TASK DESCRIPTION →
Copy the text of the records word for word, beginning at the line that contains "6-519-89185720" and stopping after the line that contains "Posts récents". Leave the pictures out of your answer.

ENTRIES PROVIDED →
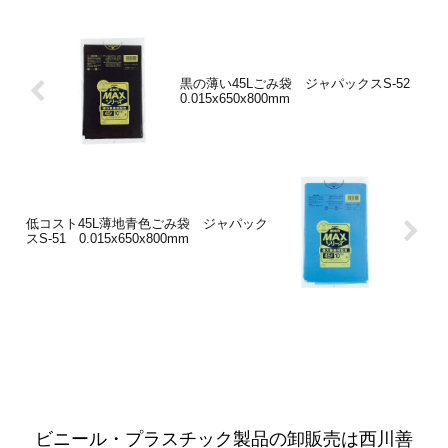
黒の薄い45Lごみ袋 ジャパックスS-52
0.015x650x800mm
低コスト45L薄地青色ごみ袋 ジャパック
スS-51 0.015x650x800mm
ビニール・プラスチック製品の卸販売は西川善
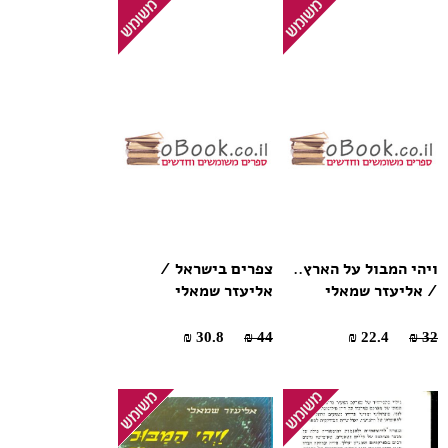
ויהי המבול על הארץ..
צפרים בישראל /
/ אליעזר שמאלי
אליעזר שמאלי
30.8 ₪
44 ₪
22.4 ₪
32 ₪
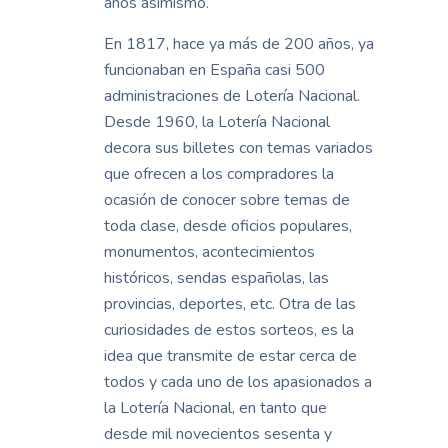
años asimismo.
En 1817, hace ya más de 200 años, ya
funcionaban en España casi 500
administraciones de Lotería Nacional.
Desde 1960, la Lotería Nacional
decora sus billetes con temas variados
que ofrecen a los compradores la
ocasión de conocer sobre temas de
toda clase, desde oficios populares,
monumentos, acontecimientos
históricos, sendas españolas, las
provincias, deportes, etc. Otra de las
curiosidades de estos sorteos, es la
idea que transmite de estar cerca de
todos y cada uno de los apasionados a
la Lotería Nacional, en tanto que
desde mil novecientos sesenta y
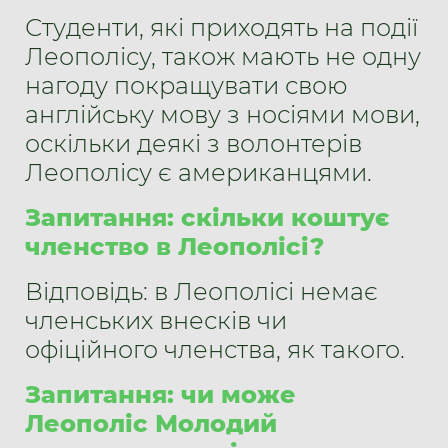
Студенти, які приходять на події
Леополісу, також мають не одну
нагоду покращувати свою
англійську мову з носіями мови,
оскільки деякі з волонтерів
Леополісу є американцями.
Запитання: скільки коштує
членство в Леополісі?
Відповідь: в Леополісі немає
членських внесків чи
офіційного членства, як такого.
Запитання: чи може
Леополіс Молодий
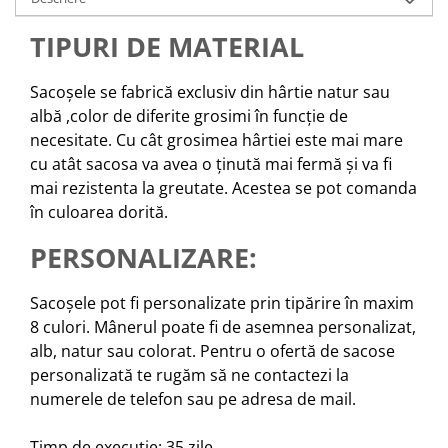
TIPURI DE MATERIAL
Sacoșele se fabrică exclusiv din hârtie natur sau
albă ,color de diferite grosimi în funcție de
necesitate. Cu cât grosimea hârtiei este mai mare
cu atât sacosa va avea o ținută mai fermă și va fi
mai rezistenta la greutate. Acestea se pot comanda
în culoarea dorită.
PERSONALIZARE:
Sacoșele pot fi personalizate prin tipărire în maxim
8 culori. Mânerul poate fi de asemnea personalizat,
alb, natur sau colorat. Pentru o ofertă de sacose
personalizată te rugăm să ne contactezi la
numerele de telefon sau pe adresa de mail.
Timp de executie: 35 zile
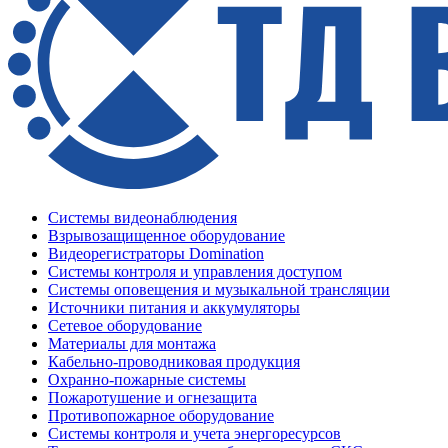
Системы видеонаблюдения
Взрывозащищенное оборудование
Видеорегистраторы Domination
Системы контроля и управления доступом
Системы оповещения и музыкальной трансляции
Источники питания и аккумуляторы
Сетевое оборудование
Материалы для монтажа
Кабельно-проводниковая продукция
Охранно-пожарные системы
Пожаротушение и огнезащита
Противопожарное оборудование
Системы контроля и учета энергоресурсов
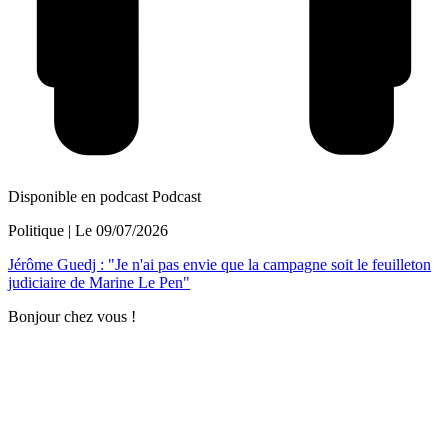
Disponible en podcast
Podcast
Politique
| Le
09/07/2026
Jérôme Guedj : "Je n'ai pas envie que la campagne soit le feuilleton
judiciaire de Marine Le Pen"
Bonjour chez vous !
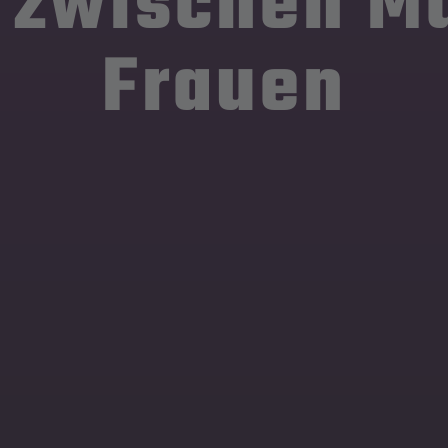
s zwischen M
Frauen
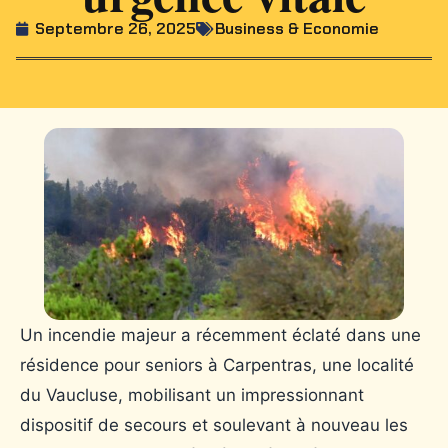
Septembre 26, 2025
Business & Economie
Un incendie majeur a récemment éclaté dans une
résidence pour seniors à Carpentras, une localité
du Vaucluse, mobilisant un impressionnant
dispositif de secours et soulevant à nouveau les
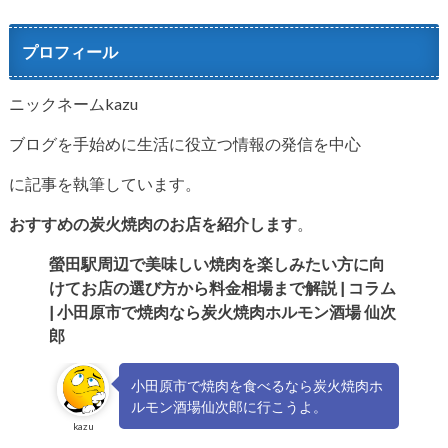
プロフィール
ニックネームkazu
ブログを手始めに生活に役立つ情報の発信を中心
に記事を執筆しています。
おすすめの炭火焼肉のお店を紹介します
。
螢田駅周辺で美味しい焼肉を楽しみたい方に向
けてお店の選び方か
ら料金相場まで解説 | コラム
| 小田原市で焼肉なら炭火焼肉ホルモン酒場 仙次
郎
小田原市で焼肉を食べるなら炭火焼肉ホ
ルモン酒場仙次郎に行こうよ。
kazu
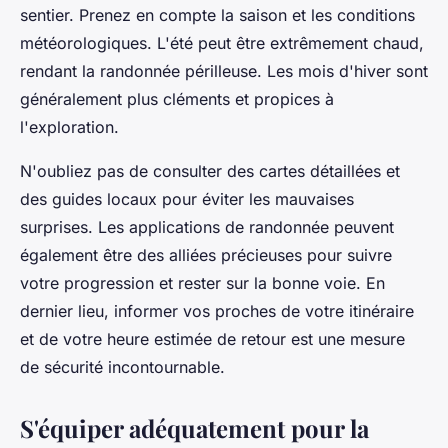
sentier. Prenez en compte la saison et les conditions
météorologiques. L'été peut être extrêmement chaud,
rendant la randonnée périlleuse. Les mois d'hiver sont
généralement plus cléments et propices à
l'exploration.
N'oubliez pas de consulter des cartes détaillées et
des guides locaux pour éviter les mauvaises
surprises. Les applications de randonnée peuvent
également être des alliées précieuses pour suivre
votre progression et rester sur la bonne voie. En
dernier lieu, informer vos proches de votre itinéraire
et de votre heure estimée de retour est une mesure
de sécurité incontournable.
S'équiper adéquatement pour la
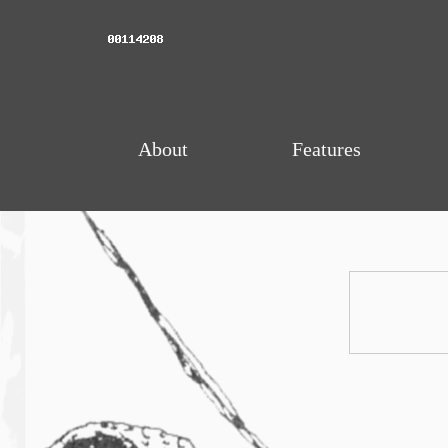
About
Features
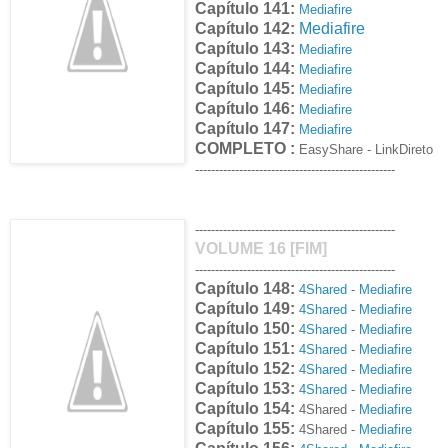
Capítulo 141:
Mediafire
Capítulo 142:
Mediafire
Capítulo 143:
Mediafire
Capítulo 144:
Mediafire
Capítulo 145:
Mediafire
Capítulo 146:
Mediafire
Capítulo 147:
Mediafire
COMPLETO :
EasyShare
- LinkDireto
--------------------------------------------------
--------------------------------------------------
VOLUME 16
[FIM]
--------------------------------------------------
Capítulo 148:
4Shared
-
Mediafire
Capítulo 149:
4Shared
-
Mediafire
Capítulo 150:
4Shared
-
Mediafire
Capítulo 151:
4Shared
-
Mediafire
Capítulo 152:
4Shared
-
Mediafire
Capítulo 153:
4Shared
-
Mediafire
Capítulo 154:
4Shared -
Mediafire
Capítulo 155:
4Shared -
Mediafire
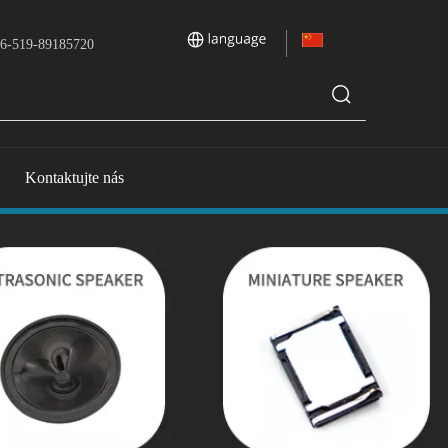
6-519-89185720
Kontaktujte nás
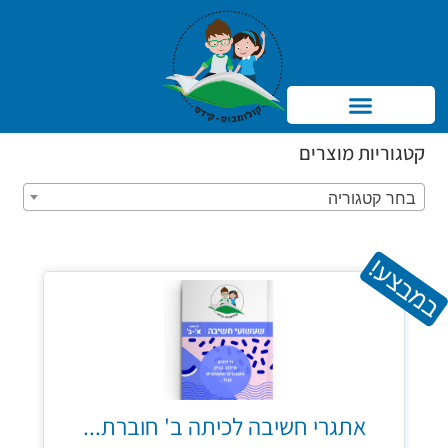
Products search
קטגוריות מוצרים
בחר קטגוריה
במבצע!
אתגרי חשיבה לכיתה ב' חוברת...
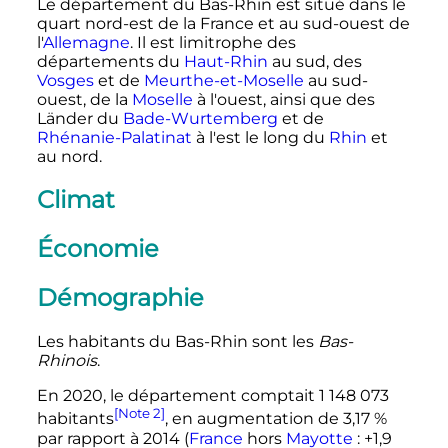
Le département du Bas-Rhin est situé dans le
quart nord-est de la France et au sud-ouest de
l'
Allemagne
. Il est limitrophe des
départements du
Haut-Rhin
au sud, des
Vosges
et de
Meurthe-et-Moselle
au sud-
ouest, de la
Moselle
à l'ouest, ainsi que des
Länder du
Bade-Wurtemberg
et de
Rhénanie-Palatinat
à l'est le long du
Rhin
et
au nord.
Climat
Économie
Démographie
Les habitants du Bas-Rhin sont les
Bas-
Rhinois
.
En 2020, le département comptait 1 148 073
[Note 2]
habitants
, en augmentation de 3,17 %
par rapport à 2014 (
France
hors
Mayotte
: +1,9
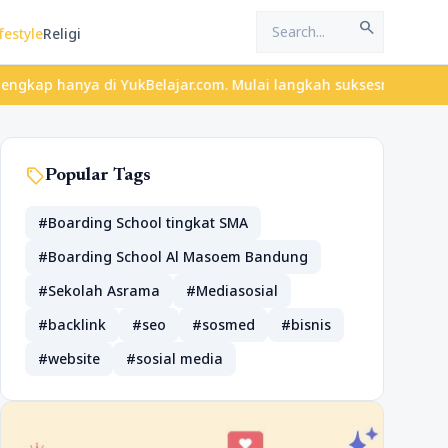
search
festyle
Religi
ya di YukBelajar.com. Mulai langkah suksesmu hari ini! • Mau lul
sell
Popular Tags
#Boarding School tingkat SMA
#Boarding School Al Masoem Bandung
#Sekolah Asrama
#Mediasosial
#backlink
#seo
#sosmed
#bisnis
#website
#sosial media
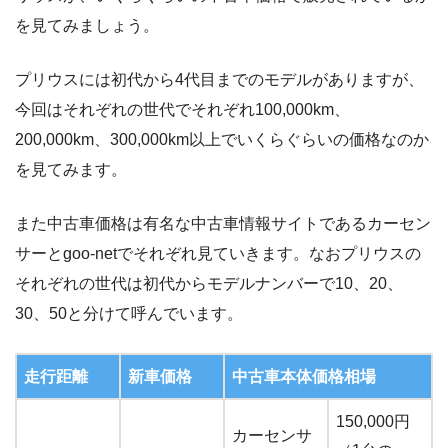
を見てみましょう。
プリウスには初代から4代目までのモデルがありますが、
今回はそれぞれの世代でそれぞれ100,000km、
200,000km、300,000km以上でいくらぐらいの価格なのか
を見てみます。
また中古車価格は有名な中古車情報サイトであるカーセン
サーとgoo-netでそれぞれ見ていきます。なおプリウスの
それぞれの世代は初代からモデルナンバーで10、20、
30、50と分けて呼んでいます。
走行距離
新車価格
中古車本体価格相場
150,000円
カーセンサ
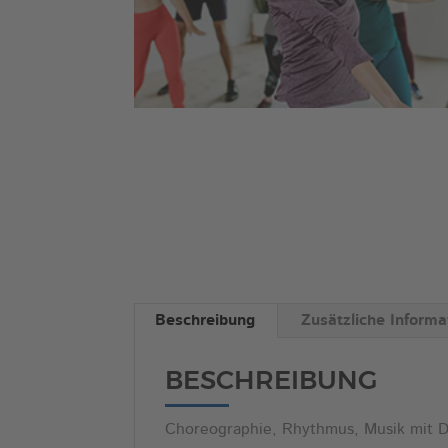
Beschreibung
Zusätzliche Informa
BESCHREIBUNG
Choreographie, Rhythmus, Musik mit 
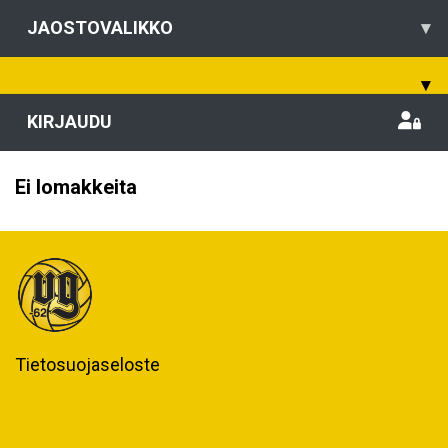
JAOSTOVALIKKO
▾
▾
KIRJAUDU
Ei lomakkeita
Tietosuojaseloste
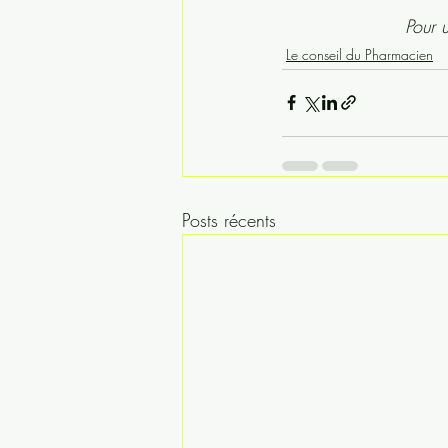
Pour 
Le conseil du Pharmacien
Posts récents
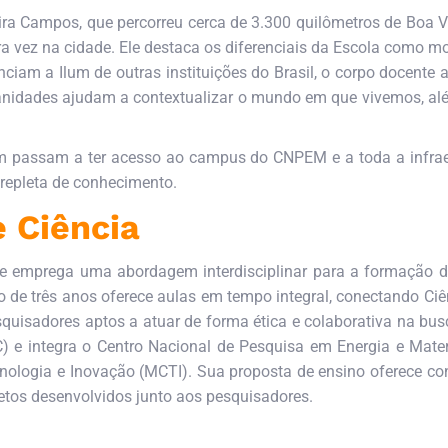
veira Campos, que percorreu cerca de 3.300 quilômetros de Boa 
ira vez na cidade. Ele destaca os diferenciais da Escola como mo
iam a Ilum de outras instituições do Brasil, o corpo docente
manidades ajudam a contextualizar o mundo em que vivemos, alé
 passam a ter acesso ao campus do CNPEM e a toda a infraest
 repleta de conhecimento.
e Ciência
ue emprega uma abordagem interdisciplinar para a formação de 
e três anos oferece aulas em tempo integral, conectando Ciên
squisadores aptos a atuar de forma ética e colaborativa na bu
C) e integra o Centro Nacional de Pesquisa em Energia e Ma
ecnologia e Inovação (MCTI). Sua proposta de ensino oferece co
etos desenvolvidos junto aos pesquisadores.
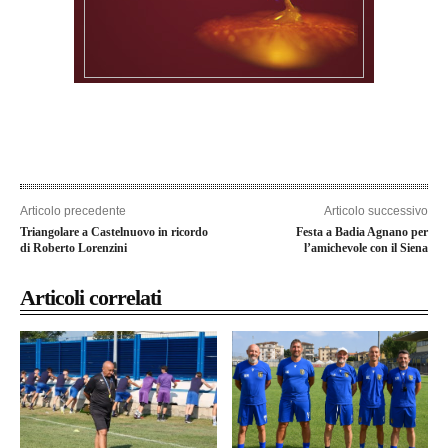
Articolo precedente
Articolo successivo
Triangolare a Castelnuovo in ricordo
Festa a Badia Agnano per
di Roberto Lorenzini
l’amichevole con il Siena
Articoli correlati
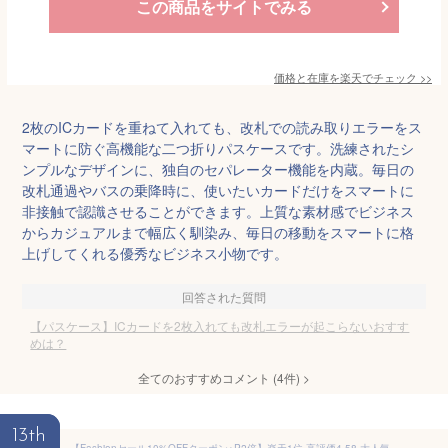
この商品をサイトでみる
価格と在庫を
楽天
でチェック
>>
2枚のICカードを重ねて入れても、改札での読み取りエラーをス
マートに防ぐ高機能な二つ折りパスケースです。洗練されたシ
ンプルなデザインに、独自のセパレーター機能を内蔵。毎日の
改札通過やバスの乗降時に、使いたいカードだけをスマートに
非接触で認識させることができます。上質な素材感でビジネス
からカジュアルまで幅広く馴染み、毎日の移動をスマートに格
上げしてくれる優秀なビジネス小物です。
回答された質問
【パスケース】ICカードを2枚入れても改札エラーが起こらないおすす
めは？
全てのおすすめコメント
(
4
件)
>
13th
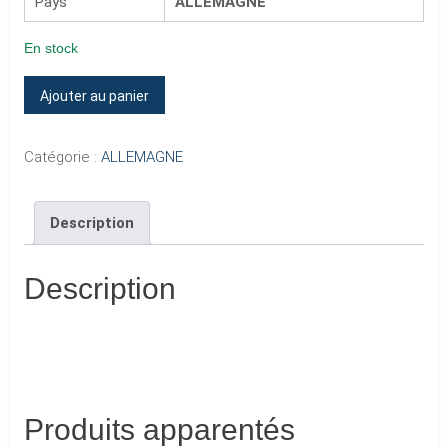
Pays
ALLEMAGNE
En stock
quantité
Ajouter au panier
de
POUR
Catégorie :
ALLEMAGNE
MOI
LA
Description
VIE
VA
COMMENCER
Description
Produits apparentés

OUTPUT OF THE EXERCISE →
6-519-89185720
Kontaktujte nás
Products search
קטגוריות מוצרים
בחר קטגוריה
במבצע!
אתגרי חשיבה לכיתה ב' חוברת...
Le département du Bas-Rhin est situé dans le
quart nord-est de la France et au sud-ouest de
l'
Allemagne
. Il est limitrophe des
départements du
Haut-Rhin
au sud, des
Vosges
et de
Meurthe-et-Moselle
au sud-
ouest, de la
Moselle
à l'ouest, ainsi que des
Länder du
Bade-Wurtemberg
et de
Rhénanie-Palatinat
à l'est le long du
Rhin
et
au nord.
Climat
Économie
Démographie
Les habitants du Bas-Rhin sont les
Bas-
Rhinois
.
En 2020, le département comptait 1 148 073
[Note 2]
habitants
, en augmentation de 3,17 %
par rapport à 2014 (
France
hors
Mayotte
: +1,9
search
festyle
Religi
ya di YukBelajar.com. Mulai langkah suksesmu hari ini! • Mau lul
sell
Popular Tags
#Boarding School tingkat SMA
#Boarding School Al Masoem Bandung
#Sekolah Asrama
#Mediasosial
#backlink
#seo
#sosmed
#bisnis
#website
#sosial media
を見てみましょう。
プリウスには初代から4代目までのモデルがありますが、
今回はそれぞれの世代でそれぞれ100,000km、
200,000km、300,000km以上でいくらぐらいの価格なのか
を見てみます。
また中古車価格は有名な中古車情報サイトであるカーセン
サーとgoo-netでそれぞれ見ていきます。なおプリウスの
それぞれの世代は初代からモデルナンバーで10、20、
30、50と分けて呼んでいます。
走行距離
新車価格
中古車本体価格相場
150,000円
カーセンサ
Beschreibung
Zusätzliche Informa
BESCHREIBUNG
Choreographie, Rhythmus, Musik mit 
JAOSTOVALIKKO
▾
▾
KIRJAUDU
Ei lomakkeita
Tietosuojaseloste
Pour 
Le conseil du Pharmacien
Posts récents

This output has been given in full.